To fragment the chromatin, manually cycle between 10 seconds of sonication and 20 seconds on ice. On every 5th or 6th cycle, extend the ice phase to two minutes so the sample doesn't overheat. Perform this sonication cycle 10 to 18 times, keeping the tip of the probe off the bottom of the tube to avoid foaming up the sample.
After the sonication, collect the sample with a fast refrigerated centrifugation. Then, transfer the supernatant containing the fragmented chromatin to a new tube and discard the pellet. See the text protocol on how to evaluate the fragmentation.
To prepare for the immunoprecipitation, first conjugate the antibodies to Dynabeads. This immunoprecipitation is scaled to samples derived from 20 million cells. Add a 1/5 volume of modified lysis buffer three with Triton X-100 to the fragmented chromatin to get a final concentration of 1%Triton.
Next, add the mixture to the magnetic beads conjugated to normal mouse IgG. Incubate the reaction for an hour on a rotator with refrigeration. Later, attract the beads from the solution for three minutes on a magnet stand.
Then, collect the supernatant. Transfer the supernatant to the tube of magnetic beads conjugated to anti-FLAG antibodies. Run this conjugation reaction overnight on a rotator at four degrees Celsius.
The next morning, apply a magnet to the tube for three minutes to collect the beads. Then, pipette out the supernatant and discard it. Now, wash the beads.
Suspend them in one milliliter of low-salt buffer and incubate them for five minutes on a rotator at four degrees Celsius. Following the incubation, isolate the beads magnetization and discard the supernatant. Repeat this wash step with low-salt buffer once more.
Using the same technique, perform two more washes using high-salt buffer. Continue using the method to wash the beads in lithium chloride buffer twice. Finally, wash the beads with TBS-IGEPAL CA-630 just once.
After the seven wash steps, suspend the beads in 200 microliters of elution buffer and incubate them at 37 degrees Celsius for 20 minutes. Then, attract the beads by magnetization and collect the supernatant into a new tube. Repeat this elution step to increase the yields.

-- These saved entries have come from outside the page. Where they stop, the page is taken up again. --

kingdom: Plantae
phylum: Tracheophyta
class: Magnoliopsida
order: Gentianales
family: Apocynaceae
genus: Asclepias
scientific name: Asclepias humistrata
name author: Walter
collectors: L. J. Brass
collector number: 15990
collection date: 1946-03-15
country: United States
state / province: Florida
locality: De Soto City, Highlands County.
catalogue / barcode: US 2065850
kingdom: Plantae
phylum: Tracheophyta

Then, purify about 5%of the DNA to estimate the yield. Begin by mixing the bulk of the eluate into a precipitation reaction. Precipitate the chromatin overnight at negative 20 degrees Celsius.
The next day, centrifuge the sample and discard the supernatant. Rinse the pellet with a milliliter of 70%ethanol and repeat the centrifugation for 10 minutes. Then, discard the supernatant and suspend the pellet in 40 microliters of 2x sample buffer.
Now, vortex the suspension for a full five minutes. Then, incubate it at 100 degrees Celsius for 30 minutes to denature and reverse the cross-linking. After the boil, run 40 microliters of the sample out on an SDS-PAGE gel.
Usually a four to 20%gradient is employed. Run the gel until the dye travels one centimeter below the well. Then, stain the gel and cut it into five pieces that are about 2 millimeters long.
Dilute the protein from the gel pieces and use it for mass spec analysis. Purification of the RNA, followed by sequencing analysis, are covered in the text protocol. Overall, up to 10%of target genomic regions can be purified using enChIP.
Seen here are yields of analyses targeting the promoter region of IRF-1 gene as compared to the non-specific Sox2 locus. Another example is the targeting telomeres versus non-specific gamma-satellite locus. enChIP SILAC identified several proteins associated with the IRF-1 promoter in an interferon gamma-specific manner.
Telomere-binding proteins were also identified by enChIP combined with mass spectrometry. enChIP RNA sequencing was then used to identify the RNAs associated with the telomeres. After its development, this technique paved the way for researchers in the fields of transcription and epigenetic regulation to explore such mechanisms in various biological systems.